Tests to determine the safety of blood products

The safety of blood products is ensured through blood group and infection tests on all donations. In addition, a number of tests on product quality control and facility monitoring are carried out.

There are about 700 blood donations a day in Finland. During each donation three tubes of blood are collected to carry out laboratory tests to determine the safety of blood products:

  • One tube for blood typing
  • Two tubes for infection screening
  • Plus an additional tube from first-time donors to confirm their blood group.

Testing is carried out using tests designed specifically for blood donor examinations and which comply with Finnish legislation, FIMEA regulations and the EU Guide (EDQM).

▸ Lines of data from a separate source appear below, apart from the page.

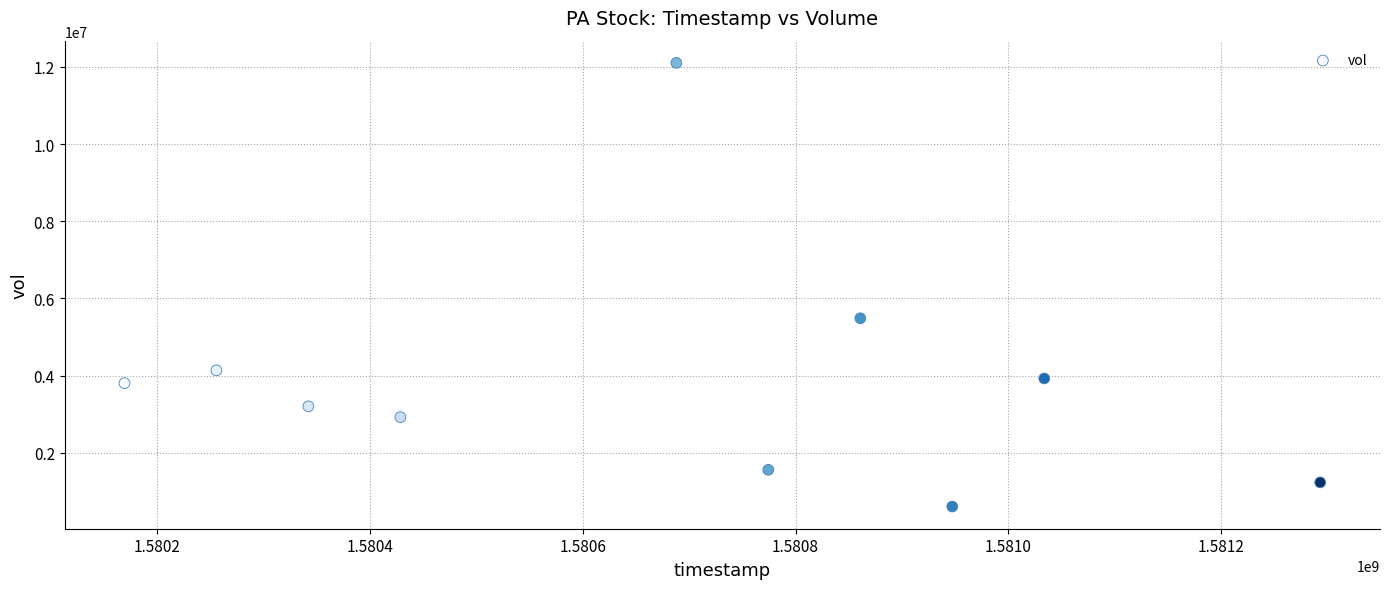

What is the average Y value?

3899710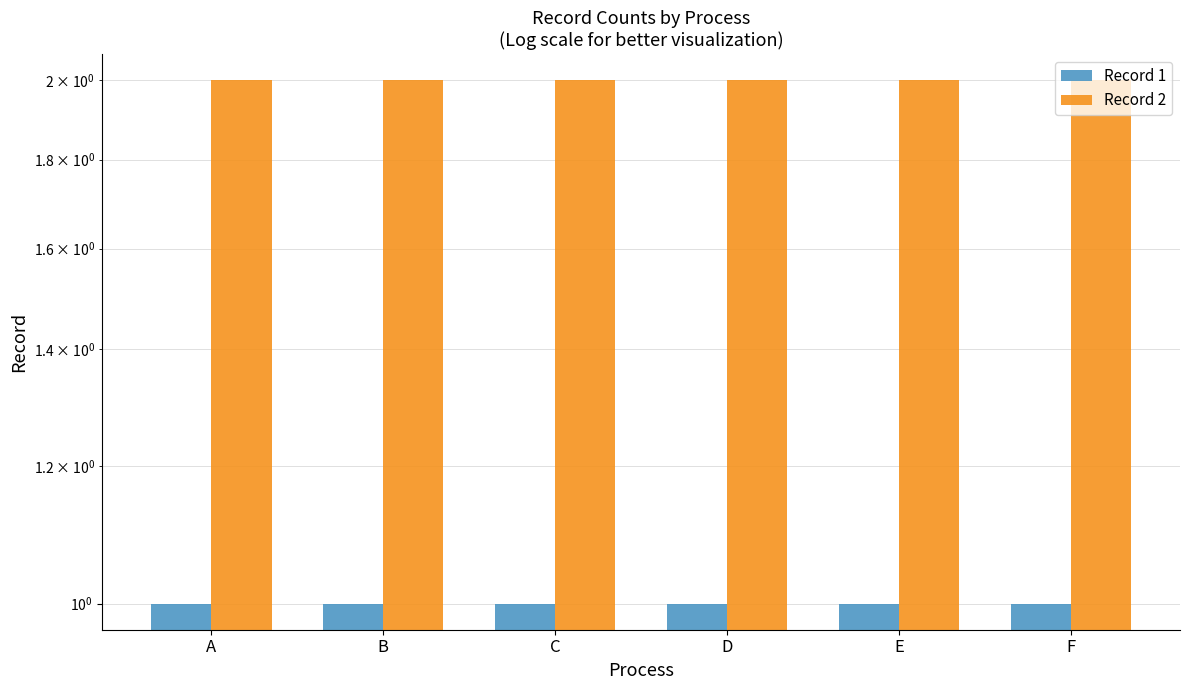

Count the number of categories in the chart.

6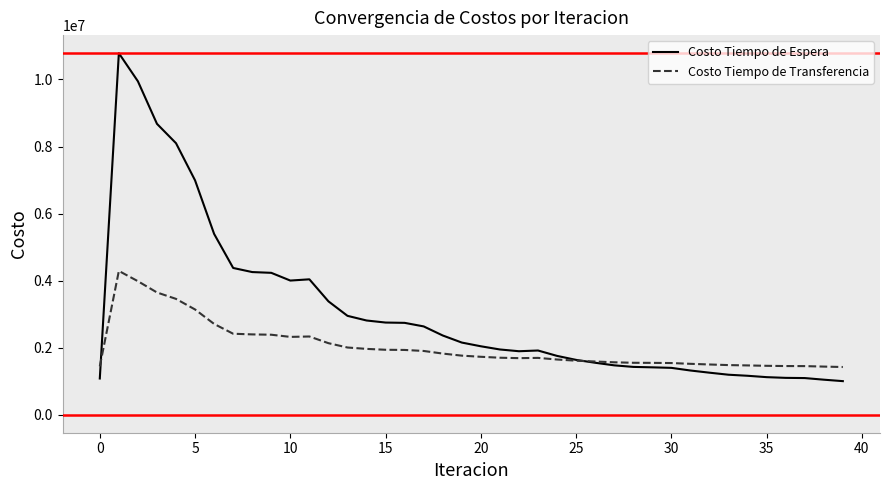

What is the maximum value shown in the chart?

10784804.5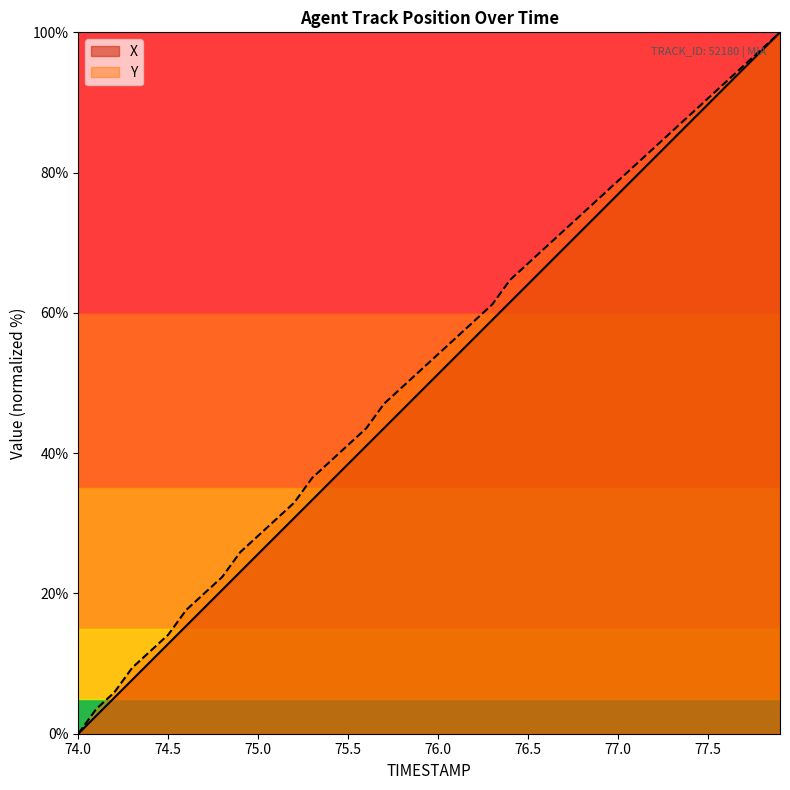

Where is X nearest to the value 50?

76.0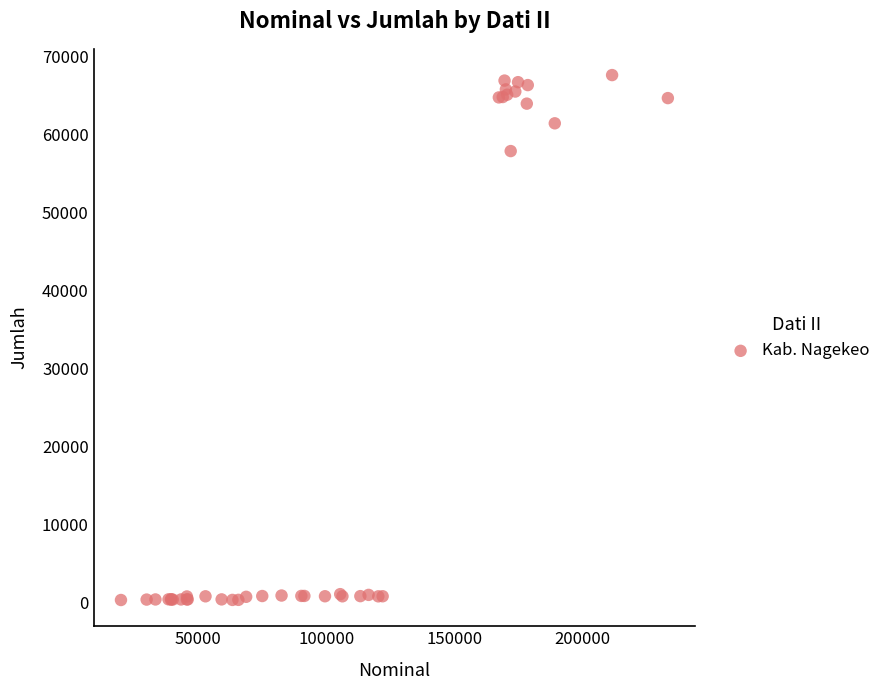

What Y value in the scatter plot is closest to 33920?

57829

Laboratory automation utilized in testing

Requests for tests on donor samples are generated at the time of blood donation and are automatically transferred from the blood donation information system to the laboratory information system as well as to the control systems of the automated track. The automated track combines the test requests and the donor samples sent during the evening and at night from blood donation sites to the laboratory in Vehkala.

The samples are transferred to the prehandler of the automated track where they are centrifuged, decapped and sorted. During prehandling, samples for blood typing are directed to their own sorting areas.

Samples for blood typing wait until morning to be processed, whereas the infection screening of samples begins right away at night utilizing automated serology and PCR testing integrated with the automated track.

The test results are ready by 1 p.m. the day after the donation and are transferred from the automated systems back to the blood donation information system and the blood product information system.

Blood typing tests

Each donated unit of blood is examined to detect:

  • ABO and RhD blood groups
  • Rh phenotype and
  • K antigen

Samples given by first-time donors and by those who have been pregnant or received blood transfusions since their previous donation are screened for red blood cell antibodies. If red blood cell antibodies are detected and they are of clinical relevance, the products will be rejected. Clinically relevant antibodies are a permanent obstacle to blood donation.

A complete blood typing of red blood cells and plasma is performed for the first and second donations; with subsequent donations only red blood cells are used. Some donors are phenotyped and genotyped more extensively. The information systems compare the test results with any prior results for the donor in question. If the results are conflicting, the product is not released for patient treatment.

Infection screening

Serological infection screening is performed to detect the following:

  • HIV (HIV Ag/Ab)
  • Hepatitis B and C (HBsAg, HCV-Ab) and
  • Syphilis antibodies

PCR testing is used to screen for the following:

  • HIV, hepatitis B and C (HIV-RNA, HBV-DNA, HCV-RNA)
  • Hepatitis A and parvovirus (HAV-RNA, B19-DNA)

The FINAS accreditation service has accredited most blood group and infection screening tests (test laboratory T119, accreditation requirement SFS-EN ISO/IEC 17025:2017, SFS-EN ISO 15189:2013). The hepatitis A and parvovirus tests have not been accredited.

All products that test positive in infection screening will be rejected. If a product tests positive, the donor will automatically be referred for additional examinations. Depending on the results of the additional screening and verification tests, the donor may be asked to provide a new sample. Based on the result of the re-examination the donor may be subject to a temporary or permanent donation disqualification.

Product release for patient treatment

Releasing a blood product for patient treatment requires that the blood typing and infection screening results are complete and acceptable. The infection screening results must be negative, i.e. there must be no signs of the pathogens tested for.

Product quality control testing

Statistical quality control tests are carried out on blood products to ensure that the blood product production process meets the quality requirements. Blood products are therefore randomly tested to determine values such as the following:

  • haemoglobin level in red blood cell products
  • thrombocyte count in platelet products
  • residual leukocyte count in all leukocyte-free products to confirm the effectiveness of leukocyte filtration.

Products are also examined to ensure they have the necessary shelf life, and microbiological monitoring is carried out to prevent bacterial contamination.